What is expected
Please set down only the lines that run from the one containing "challenges involved. Whether" to the end of the listing below, exactly as written.

Entries provided

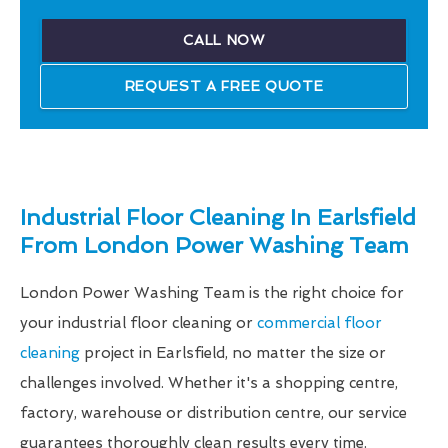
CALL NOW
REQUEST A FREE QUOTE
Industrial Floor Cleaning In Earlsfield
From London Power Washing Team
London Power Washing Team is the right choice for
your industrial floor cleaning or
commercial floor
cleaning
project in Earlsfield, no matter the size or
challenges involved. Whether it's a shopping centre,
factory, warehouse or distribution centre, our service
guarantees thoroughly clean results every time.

Result for this exercise
challenges involved. Whether it's a shopping centre,
factory, warehouse or distribution centre, our service
guarantees thoroughly clean results every time.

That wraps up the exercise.